We ask nutritionist Melanie Brown, can food improve my mental health?

By Melanie Brown, nutritionist specialising in fertility

Mental health is very much in the news at the moment, from the open and frank discussions by Princes William and Harry, to the dangers of long-term addiction to antidepressants. And for people going through a diagnosis of infertility, depression and anxiety is a huge issue

Did you know that antidepressants are not good for sperm? Women are usually advised to try and wean off them before an IVF cycle and in pregnancy. But easier said than done for sure; coming off these medications often produce horrible side effects if not undertaken for several months, and then of course often the depression and anxiety just rears its ugly head again because of the situation people are in. So, part of my job is to help my clients cope with their depression and anxiety using diet, lifestyle and certain well-chosen supplements.

Blood sugar levels

All my clients have heard me bang on about this; letting your blood sugar levels fall by skipping meals or eating the wrong things causes a rise in adrenaline, our ‘fight and fight’ hormone which leads to an increased heartbeat similar to anxiety. The quick sugary fix that usually follows will feel as if it has worked temporarily but then blood sugar levels will fall again and you will just feel tired and down. Don’t snack between meals but just eat well AT meals with plenty of protein, and ‘good’ carbs and vegetables.

Brain food is primarily glucose, but a slow release though as high levels of sugar damage brain cells. A diet of complex wholemeal carbohydrate is the best diet such as oats, rye bread, wholemeal pasta and brown rice and fibrous vegetables. A 2009 report in the Journal Appetite (Kristen et al) found that low carb, high protein diets like Atkins and Dukan can cause ‘significant drops in mental ability’. And I know that if I eat white pasta or a baked potato at lunchtime my head would be on the desk by 3pm.

Brain foods

Eggs and wheat-germ both contain choline, a phospholipid abundant in brain cell membranes. And eating eggs does not raise your levels of bad cholesterol so eat lots, especially as they are an excellent fertility food too. Nuts, especially walnuts are a great anti-depressant food and research on blueberries has shown a distinct improvement in cognitive function and short-term memory. Foods rich in the B vitamins folic acid (dark green leafy vegetables, pulses), B12 (meat, fish, chicken and dairy), riboflavin (dairy foods, meat, wholegrains, Marmite) and B6 (peppers, spinach, broccoli, nuts, pulses, meat, seeds) are also excellent brain foods.
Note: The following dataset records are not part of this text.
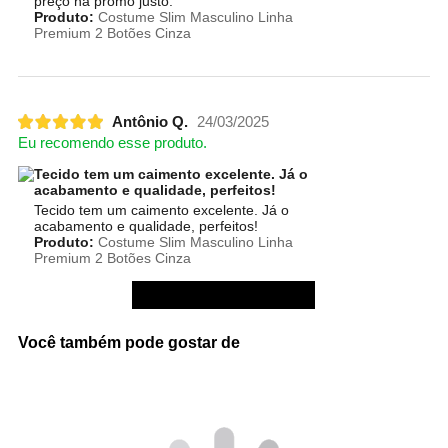
preço na promo justo.
Produto:
Costume Slim Masculino Linha
Premium 2 Botões Cinza
Antônio Q.
24/03/2025
Eu recomendo esse produto.
Tecido tem um caimento excelente. Já o
acabamento e qualidade, perfeitos!
Tecido tem um caimento excelente. Já o
acabamento e qualidade, perfeitos!
Produto:
Costume Slim Masculino Linha
Premium 2 Botões Cinza
Ver mais avaliações
Você também pode gostar de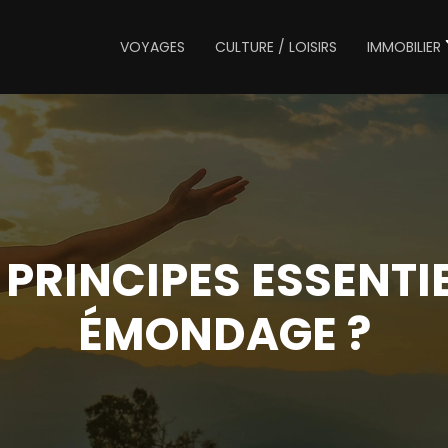
VOYAGES
CULTURE / LOISIRS
IMMOBILIER
 PRINCIPES ESSENTIE
ÉMONDAGE ?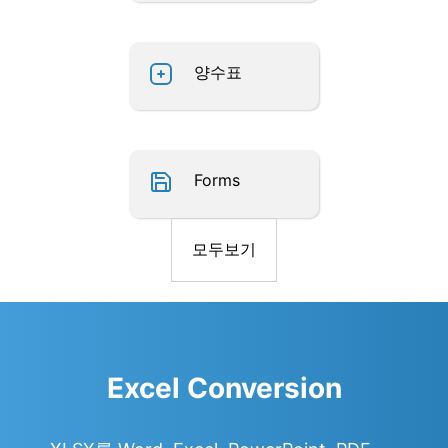
양수표
Forms
모두보기
Excel Conversion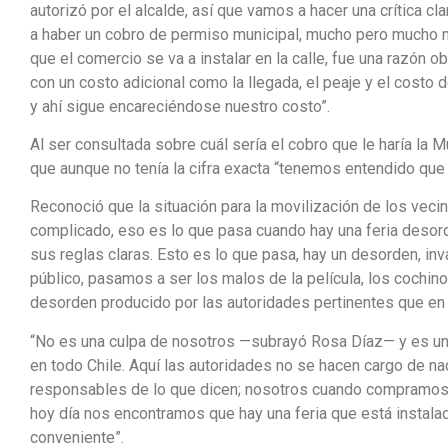
autorizó por el alcalde, así que vamos a hacer una crítica cl
a haber un cobro de permiso municipal, mucho pero mucho m
que el comercio se va a instalar en la calle, fue una razón
con un costo adicional como la llegada, el peaje y el costo 
y ahí sigue encareciéndose nuestro costo”.
Al ser consultada sobre cuál sería el cobro que le haría la Mu
que aunque no tenía la cifra exacta “tenemos entendido que
Reconoció que la situación para la movilización de los veci
complicado, eso es lo que pasa cuando hay una feria desor
sus reglas claras. Esto es lo que pasa, hay un desorden, i
público, pasamos a ser los malos de la película, los cochi
desorden producido por las autoridades pertinentes que en
“No es una culpa de nosotros —subrayó Rosa Díaz— y es un 
en todo Chile. Aquí las autoridades no se hacen cargo de nad
responsables de lo que dicen; nosotros cuando compramos pu
hoy día nos encontramos que hay una feria que está instalad
conveniente”.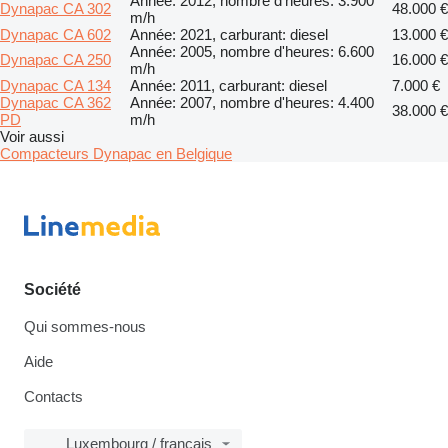
Année: 2012, nombre d'heures: 3.900
Dynapac CA 302
48.000 €
m/h
Dynapac CA 602
Année: 2021, carburant: diesel
13.000 €
Année: 2005, nombre d'heures: 6.600
Dynapac CA 250
16.000 €
m/h
Dynapac CA 134
Année: 2011, carburant: diesel
7.000 €
Dynapac CA 362
Année: 2007, nombre d'heures: 4.400
38.000 €
PD
m/h
Voir aussi
Compacteurs Dynapac en Belgique
Société
Qui sommes-nous
Aide
Contacts
Luxembourg / français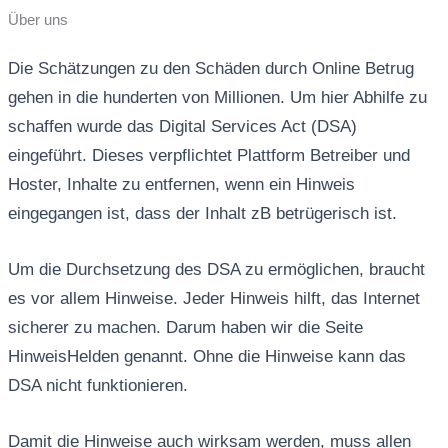
Über uns
Die Schätzungen zu den Schäden durch Online Betrug
gehen in die hunderten von Millionen. Um hier Abhilfe zu
schaffen wurde das Digital Services Act (DSA)
eingeführt. Dieses verpflichtet Plattform Betreiber und
Hoster, Inhalte zu entfernen, wenn ein Hinweis
eingegangen ist, dass der Inhalt zB betrügerisch ist.
Um die Durchsetzung des DSA zu ermöglichen, braucht
es vor allem Hinweise. Jeder Hinweis hilft, das Internet
sicherer zu machen. Darum haben wir die Seite
HinweisHelden genannt. Ohne die Hinweise kann das
DSA nicht funktionieren.
Damit die Hinweise auch wirksam werden, muss allen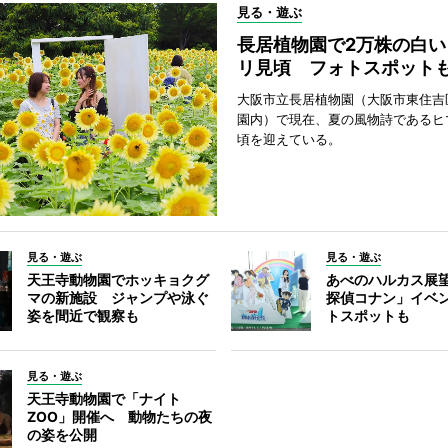
見る・遊ぶ
長居植物園で2万株の白い
リ見頃 フォトスポット
大阪市立長居植物園（大阪市東住吉
園内）で現在、夏の風物詩であるヒ
頃を迎えている。
見る・遊ぶ
見る・遊ぶ
天王寺動物園でホッキョクグ
あべのハルカス展
マの新施設 ジャンプや泳ぐ
探偵コナン」イベ
姿を間近で観察も
トスポットも
見る・遊ぶ
天王寺動物園で「ナイト
ZOO」開催へ 動物たちの夜
の姿を公開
Brains take up about two percent of us, but use about 20 percent of our calories. They are high in fat and need good fats, particularly the omega 3 fats, DHA and EPA. These are found in oily fish like wild salmon, sardines and mackerel. But you need a lot of them to be consumed every day so taking a pharmaceutical grade supplement of fish SKIN oil (not liver oil) supplement containing at least 400mg DHA daily is a good idea. Research has shown that a high dose of EPA as well as DHA can help with depression. I always recommend Bare Biology Lionheart Liquid for my fertility clients. And olive oil within a Mediterranean Diet, both of which are believed to help brain function generally. However hydrogenated and trans fats found in commercially baked goods are extremely bad for the brain, as is very high levels of saturated (usually animal) fats.

The gut brain connection

It turns out that what goes on in your gut can have a lot to do with how you feel emotionally as well. Basically, the gut and the brain ‘talk’ to each other through a variety of nervous and hormonal mechanisms and the gut bacteria play an enormous role within this relationship. So, what and how you eat can really help any stomach issues like IBS which then may in turn reduce depression and anxiety. A healthy diet filled with vegetables that feed the gut bacteria, and a good all round probiotic supplement may help improve your mood.

Good sleep foods

Good quality sleep of course, is so essential for mood. No caffeine after 12 midday is essential. Strong cheeses, hot spicy foods, processed foods high in additives and sugar, salty foods and lots of meat for dinner can all stimulate the release of adrenaline. Fish, pulses, chicken and lots of vegetables are better. In fact, turkey contains high levels of tryptophan, a precursor of serotonin, our feel-good hormone. For extra help I recommend magnesium and Montmorency Cherry tablets (these cherries contain high levels of the sleep hormone melatonin) or a small bed-time snack of natural full fat yoghurt, sunflower seeds and a little banana which all help tryptophan production.

Supplements

Supplements containing what are known as adaptogens, such as rhodiola, ginseng and ashwagandha are incredibly useful for depression, stress and anxiety. L-theanine which is found in tea is especially good for anxiety and magnesium with a good B-complex, especially vitamin B5 is also good for stress. And I love something called Stabilium (derived from fish) which I swear has a calming effect. And of course, the omega three fats as mentioned above.